→ Your objective
Lines holding the string "transform" are the ones to copy; find them all in the data.

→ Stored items

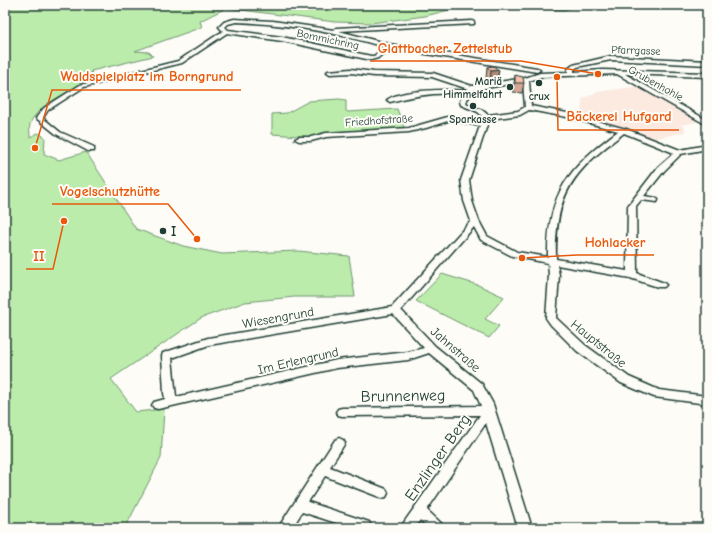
<svg xmlns="http://www.w3.org/2000/svg" width="712" height="533" font-family="'Comic Neue',sans-serif">
	<style>
		.built { fill: #fceae1 }
		.green { fill: #bcecab; stroke: #6e9470 }
		.lines { fill: none; stroke-linecap: round; stroke-linejoin: round }
		.minor-casing { stroke: #1f3d34; stroke-width: 3 }
		.minor { fill: #fdfcf7; fill-rule: evenodd }
		.wall { fill: #d6a695; stroke: #1f3d34 }
		.shaded-wall { fill: #ae8779; stroke: #1f3d34 }
		.building { fill: #f9c1ad; stroke: #1f3d34 }
		.poi-dot { fill: #1f3d34; stroke: #fdfcf7; stroke-width: 1.5 }
		.labels { text-anchor: middle; stroke-width: 4; stroke-linejoin: round; paint-order: stroke }
		.far-street-label { font-size: 11px; fill: #1f3d34; stroke: #fdfcf7 }
		.far-poi-label { font-size: 11px; font-weight: bold; fill: #1f3d34; stroke: #fdfcf7 }
		.poi-label { font-size: 13px; font-weight: bold; fill: #1f3d34; stroke: #fdfcf7; text-anchor: start }
		.street-label { font-size: 13px; fill: #1f3d34; stroke: #fdfcf7 }
		.near-street-label { font-size: 16px; fill: #1f3d34; stroke: #fdfcf7 }
		.leader { fill: none; stroke: #e8590c; stroke-width: 1.5 }
		.callout-dot { fill: #e8590c; stroke: #fdfcf7; stroke-width: 1.5 }
		.callout-label { font-size: 14px; text-anchor: middle; font-weight: bold; fill: #e8590c; stroke: #fdfcf7; stroke-width: 4; stroke-linejoin: round; paint-order: stroke }
	</style>
	<rect width="100%" height="100%" fill="#fdfcf7"/>
	<filter id="ink" filterUnits="userSpaceOnUse"><feTurbulence type="fractalNoise" baseFrequency=".025" numOctaves="2"/><feDisplacementMap in="SourceGraphic" scale="8" xChannelSelector="R" yChannelSelector="G"/><feConvolveMatrix kernelMatrix="1 2 1 2 8 2 1 2 1" color-interpolation-filters="sRGB"/></filter>
	<g filter="url(#ink)">
		<path class="built" d="M640,86L701,121L681,125L685,128V132L653,139L633,131L581,116L582,99L597,92Z"/>
		<path class="green" d="M5,5H469L425,16L371,23L335,22L226,8L200,21L202,27L135,51L149,52L153,56L91,71L94,81C76,87 36,105 30,124C29,128 30,133 30,137L38,133L45,137L44,154L59,160L86,152L136,229L183,246L222,254L298,251L349,256L355,297H294L245,302L201,318L111,379L136,412L164,409L161,458L125,528H5Z
			M470,5H581L564,10Z
			M339,99L346,100V111L347,112L397,109L405,130L321,134V135L311,137L272,134V114L287,113L309,101Z
			M442,274L478,285L504,297L485,319L499,326L489,338L416,301Z"/>
		<g class="lines">
			<defs>
				<path id="minor" d="M234,19L273,21L334,30L336,28L472,21L474,22V24L339,31L389,44L537,68L540,70L537,72L389,48L378,58L371,60L282,41L227,33L182,63L84,87L48,110L43,118L60,132L94,147V151H88L56,134L36,118L44,108L80,85L178,61L223,31L219,27L224,22ZM236,22C286,24 336,32 384,47L374,56H371L282,37L228,30L225,27L228,24Z
					M611,56L707,61V65L611,60L577,67L574,70V72L603,70L707,73V77L625,74L707,120V125L617,74L541,77L529,81L531,106L567,113L626,129L680,150L707,145V149L681,154L664,171L644,196L657,198L658,200L657,202L641,200L636,206L637,273L664,283L666,285L664,287H658L630,278L557,265L559,275L556,318L585,345L629,377L659,390L707,396V404L654,397L621,383L577,351L551,325L546,318L549,275L548,263L512,256L481,240L474,227L401,310L435,346L482,384L493,404L532,528H518L486,423L427,510L442,524L444,528H428L420,520L415,528H400L480,415L342,416L338,415L336,412L338,409L342,408L481,406L474,390L429,353L408,360L337,368L172,406L158,409L154,408L152,405L154,402L165,399L164,393L162,356L163,353L208,338L392,307L471,221L464,201L461,180L480,126L451,120L426,128L409,132L326,137L311,141H299L295,139L299,137H311L326,133L409,128L451,116L481,122L483,117L478,112L461,105L460,101L464,94C439,92 414,95 390,102L387,100C400,89 449,89 467,91L468,89L432,77L374,76L351,73L330,74L327,72L328,71L351,69L374,72L433,73L472,86L525,78L540,73L568,72V69L573,65ZM523,82L525,107L518,111L488,115L482,110L467,104L466,101L474,90ZM529,110L567,117L618,131C568,168 547,194 548,257L517,252L487,236L479,221L472,201L469,180L489,119L520,115ZM624,133L674,153L658,167L628,206L627,271L556,259C555,193 572,172 624,133ZM393,314L424,348L408,352L337,360L176,397L172,358L209,345Z
					M339,438L343,440L345,443L330,467L386,489L388,493L386,497L382,498L325,476L308,502L369,522L371,526L370,528H352L302,512L292,528H278L335,440Z"/>
			</defs>
			<use href="#minor" class="minor-casing"/>
			<use href="#minor" class="minor"/>
		</g>
		<path class="wall" d="M487,67L499,70L497,81L490,82L486,79Z
			M515,75L524,83L522,93L513,92Z"/>
		<path class="shaded-wall" d="M499,70L497,81L490,82L491,71Z"/>
		<path class="building" d="M493,66L499,70L491,71L487,67Z
			M515,75L523,77L524,83H515Z"/>
	</g>
	<g class="poi-dot">
		<circle cx="539" cy="83" r="4"/>
		<circle cx="510" cy="87" r="4"/>
		<circle cx="473" cy="106" r="4"/>
		<circle cx="163" cy="231" r="4"/>
	</g>
	<g class="labels">
		<g class="far-street-label">
			<text transform="translate(328 39) rotate(12)" y="4">Bommichring</text>
			<text transform="translate(636 50) rotate(2)" y="4">Pfarrgasse</text>
			<text transform="translate(656 83) rotate(29)" y="4">Grubenhohle</text>
			<text transform="translate(379 120) rotate(-4)" y="4">Friedhofstraße</text>
		</g>
		<g class="far-poi-label">
			<text x="502" y="85" text-anchor="end">Mariä<tspan x="502" dy="13">Himmelfahrt</tspan></text>
			<text x="539" y="100">crux</text>
			<text x="473" y="123">Sparkasse</text>
		</g>
		<g class="poi-label">
			<text x="171" y="236">I</text>
		</g>
		<g class="street-label">
			<text transform="translate(278 317) rotate(-10)" y="5">Wiesengrund</text>
			<text transform="translate(599 343) rotate(39)" y="5">Hauptstraße</text>
			<text transform="translate(456 349) rotate(41)" y="5">Jahnstraße</text>
			<text transform="translate(298 360) rotate(-13)" y="5">Im Erlengrund</text>
		</g>
		<g class="near-street-label">
			<text transform="translate(403 395) rotate(-1)" y="6">Brunnenweg</text>
			<text transform="translate(437 457) rotate(-55)" y="6">Enzlinger Berg</text>
		</g>
	</g>
	<path class="leader" d="M598 74L521 61H370M35 148L52 90H241M557 77L558 130H679M197 239L168 204H52M522 258L577 255H654M64 221L53 269H26"/>
	<g class="callout-dot">
		<circle cx="598" cy="74" r="4"/>
		<circle cx="35" cy="148" r="4"/>
		<circle cx="557" cy="77" r="4"/>
		<circle cx="197" cy="239" r="4"/>
		<circle cx="522" cy="258" r="4"/>
		<circle cx="64" cy="221" r="4"/>
	</g>
	<g class="callout-label">
		<text x="445" y="53">Glattbacher Zettelstub</text>
		<text x="147" y="81">Waldspielplatz im Borngrund</text>
		<text x="619" y="121">Bäckerei Hufgard</text>
		<text x="110" y="196">Vogelschutzhütte</text>
		<text x="615" y="247">Hohlacker</text>
		<text x="39" y="261">II</text>
	</g>
	<rect width="712" height="533" fill="none" stroke="#fdfcf7" stroke-width="20"/>
	<rect x="10" y="10" width="692" height="513" fill="none" stroke="#1f3d34" stroke-width="1.5" filter="url(#ink)"/>
</svg>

→ Reply to the exercise
			<text transform="translate(328 39) rotate(12)" y="4">Bommichring</text>
			<text transform="translate(636 50) rotate(2)" y="4">Pfarrgasse</text>
			<text transform="translate(656 83) rotate(29)" y="4">Grubenhohle</text>
			<text transform="translate(379 120) rotate(-4)" y="4">Friedhofstraße</text>
			<text transform="translate(278 317) rotate(-10)" y="5">Wiesengrund</text>
			<text transform="translate(599 343) rotate(39)" y="5">Hauptstraße</text>
			<text transform="translate(456 349) rotate(41)" y="5">Jahnstraße</text>
			<text transform="translate(298 360) rotate(-13)" y="5">Im Erlengrund</text>
			<text transform="translate(403 395) rotate(-1)" y="6">Brunnenweg</text>
			<text transform="translate(437 457) rotate(-55)" y="6">Enzlinger Berg</text>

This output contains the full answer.